What is acceptable for one culture is unacceptable for another.
The quotation in question relates to the novel's repeated concerns with localized and historically-determined customs and is echoed at the end of Chapter Eight in a conversation between Okonknwo, Obierka's and Obeirika's family.
Here, the men discuss other Igbo villages where "titled men climb trees and pound foo-foo for their wives."
"All their customs are upside-down. They do not decide the bride-price as we do, with sticks. They haggle and bargain as if they were buying a goat or a cow in the market."
"That is very bad," said Obierika's eldest brother. "But what is good in one place is bad in another place."
The notion expressed in this quotation is the same as first quotation discussed. Ideas of proper action (morality, ethics, and etiquette) are distinct from place to place, even when those places exist within a very similar cultural milieu and share overlapping histories.

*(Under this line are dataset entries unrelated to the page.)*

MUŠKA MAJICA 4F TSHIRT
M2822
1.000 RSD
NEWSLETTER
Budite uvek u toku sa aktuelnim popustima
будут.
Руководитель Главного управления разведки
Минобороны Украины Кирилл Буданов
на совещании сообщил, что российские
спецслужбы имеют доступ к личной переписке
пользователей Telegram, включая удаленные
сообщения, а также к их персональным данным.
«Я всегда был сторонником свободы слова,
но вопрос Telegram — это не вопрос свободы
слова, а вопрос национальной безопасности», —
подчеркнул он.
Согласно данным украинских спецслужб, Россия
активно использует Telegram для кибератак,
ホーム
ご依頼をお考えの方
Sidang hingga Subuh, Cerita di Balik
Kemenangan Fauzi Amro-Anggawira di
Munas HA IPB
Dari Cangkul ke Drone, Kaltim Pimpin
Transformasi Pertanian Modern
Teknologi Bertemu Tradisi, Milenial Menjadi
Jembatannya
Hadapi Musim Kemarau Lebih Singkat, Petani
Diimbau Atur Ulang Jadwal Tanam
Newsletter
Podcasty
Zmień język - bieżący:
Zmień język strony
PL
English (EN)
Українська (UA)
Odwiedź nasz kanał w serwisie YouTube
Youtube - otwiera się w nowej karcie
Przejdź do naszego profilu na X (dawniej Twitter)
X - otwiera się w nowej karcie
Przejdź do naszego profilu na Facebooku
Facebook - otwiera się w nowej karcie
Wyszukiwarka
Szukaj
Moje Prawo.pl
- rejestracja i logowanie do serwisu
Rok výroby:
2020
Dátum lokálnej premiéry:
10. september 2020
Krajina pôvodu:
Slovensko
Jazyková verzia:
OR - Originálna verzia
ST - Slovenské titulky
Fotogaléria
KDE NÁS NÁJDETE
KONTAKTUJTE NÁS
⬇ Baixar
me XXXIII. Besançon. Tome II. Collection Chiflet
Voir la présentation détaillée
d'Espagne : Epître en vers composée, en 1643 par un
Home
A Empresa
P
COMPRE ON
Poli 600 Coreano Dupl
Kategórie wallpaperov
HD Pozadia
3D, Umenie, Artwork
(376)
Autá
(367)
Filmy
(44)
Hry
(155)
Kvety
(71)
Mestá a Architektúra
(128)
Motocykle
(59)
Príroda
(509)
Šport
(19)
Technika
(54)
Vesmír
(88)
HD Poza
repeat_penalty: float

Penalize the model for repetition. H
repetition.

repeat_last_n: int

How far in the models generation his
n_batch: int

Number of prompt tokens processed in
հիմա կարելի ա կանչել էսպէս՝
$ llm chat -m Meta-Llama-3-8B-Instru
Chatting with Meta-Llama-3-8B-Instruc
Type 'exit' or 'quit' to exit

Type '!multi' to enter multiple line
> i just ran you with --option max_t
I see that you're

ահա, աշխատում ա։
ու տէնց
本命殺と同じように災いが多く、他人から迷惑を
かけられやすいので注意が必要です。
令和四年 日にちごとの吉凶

In exploring differences in moral perspectives and worldviews, Achebe's novel suggests that (1) people do indeed understand that customs are relative and derive from cultural histories but (2) the understanding of this fact does not necessarily lead to the development of cross-cultural empathy or sensitivity. Each culture may continue to insist on enacting the codes and customs of its own social history even if that means undoing, contradicting or ultimately destroying the codes and customs of another culture.
The nature of the British occupation is problematized by the novel's explicit awareness of the ways that cultural norms are valid (only) within a specific context and should not (or cannot) be justifiably universalized.